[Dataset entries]
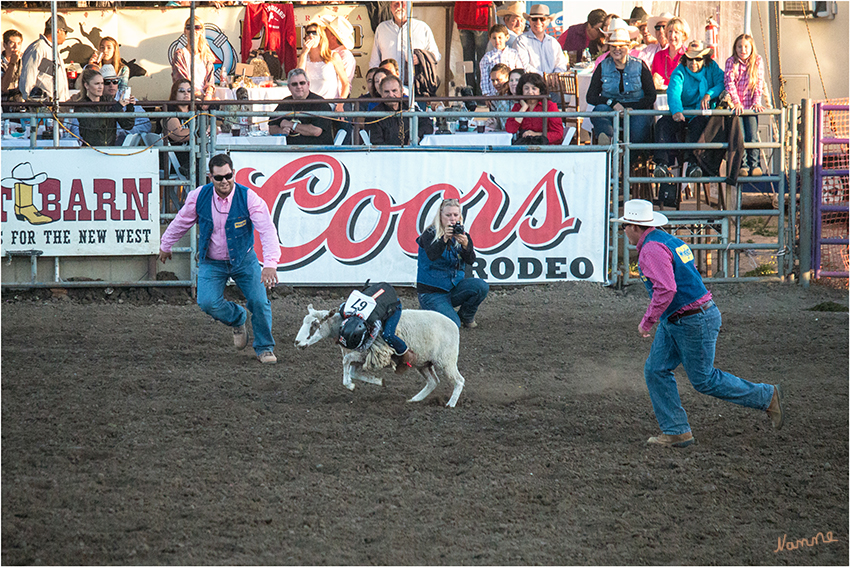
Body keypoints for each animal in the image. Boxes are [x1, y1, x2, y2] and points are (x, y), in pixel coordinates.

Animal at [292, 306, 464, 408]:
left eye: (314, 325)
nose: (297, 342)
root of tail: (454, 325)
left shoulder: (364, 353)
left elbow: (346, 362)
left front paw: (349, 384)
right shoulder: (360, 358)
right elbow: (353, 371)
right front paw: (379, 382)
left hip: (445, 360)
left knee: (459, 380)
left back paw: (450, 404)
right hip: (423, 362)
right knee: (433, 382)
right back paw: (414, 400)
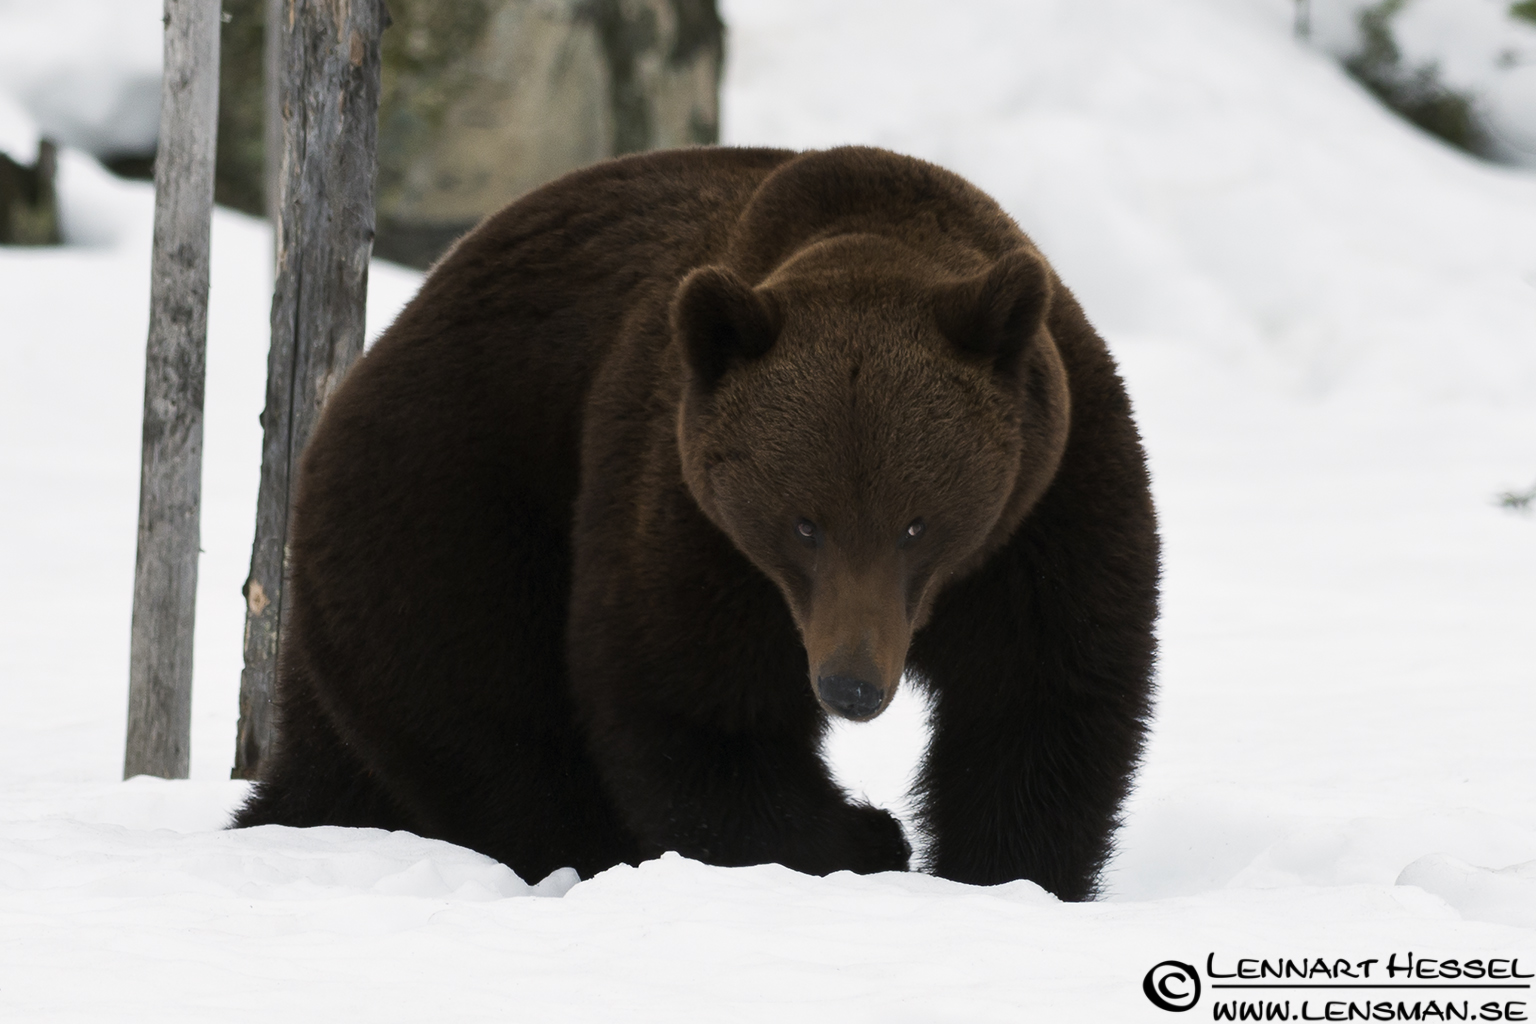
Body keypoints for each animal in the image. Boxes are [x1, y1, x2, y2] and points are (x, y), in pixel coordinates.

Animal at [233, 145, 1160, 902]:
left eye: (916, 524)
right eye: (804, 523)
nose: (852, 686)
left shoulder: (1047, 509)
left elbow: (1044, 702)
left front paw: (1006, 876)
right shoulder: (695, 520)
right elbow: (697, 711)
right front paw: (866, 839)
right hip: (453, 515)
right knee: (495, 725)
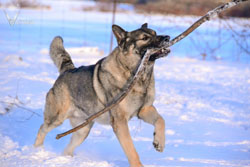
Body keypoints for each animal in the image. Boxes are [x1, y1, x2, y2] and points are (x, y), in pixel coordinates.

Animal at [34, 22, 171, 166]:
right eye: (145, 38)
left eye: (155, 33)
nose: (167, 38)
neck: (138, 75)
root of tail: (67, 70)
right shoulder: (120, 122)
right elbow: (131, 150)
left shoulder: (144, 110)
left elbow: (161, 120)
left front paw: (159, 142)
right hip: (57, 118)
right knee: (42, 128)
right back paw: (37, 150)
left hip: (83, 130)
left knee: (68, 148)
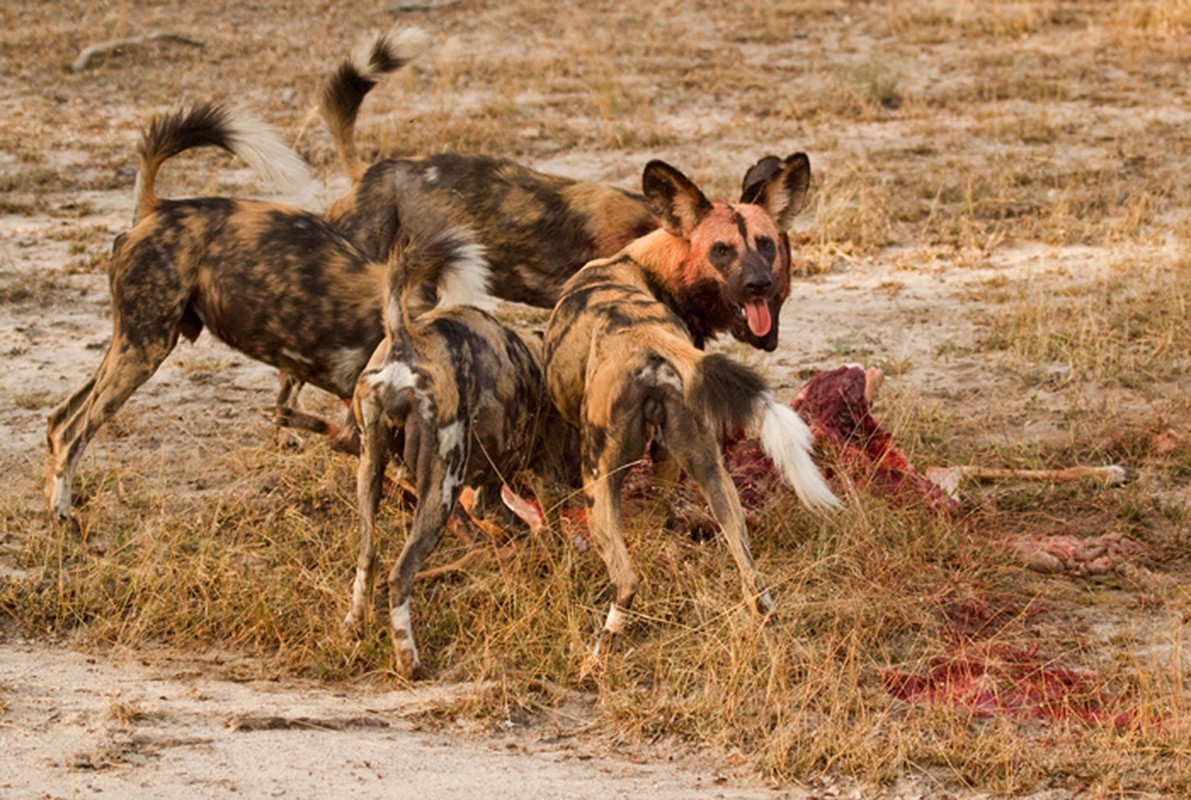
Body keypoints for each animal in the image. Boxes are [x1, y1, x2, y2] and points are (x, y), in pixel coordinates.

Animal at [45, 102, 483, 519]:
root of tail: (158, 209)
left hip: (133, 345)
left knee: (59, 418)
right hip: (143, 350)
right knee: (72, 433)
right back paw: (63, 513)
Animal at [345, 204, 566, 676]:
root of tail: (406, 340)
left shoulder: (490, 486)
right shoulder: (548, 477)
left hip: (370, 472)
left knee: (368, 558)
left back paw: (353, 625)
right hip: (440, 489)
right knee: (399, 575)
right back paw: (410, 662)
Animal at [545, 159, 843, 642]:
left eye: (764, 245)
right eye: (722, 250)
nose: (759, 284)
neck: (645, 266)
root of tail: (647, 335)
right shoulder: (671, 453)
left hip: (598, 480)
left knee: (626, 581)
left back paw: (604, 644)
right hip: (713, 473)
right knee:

◆ The problem
State how many lines of the records above contain "elbow", with no words besides the number.

◆ Your solution
6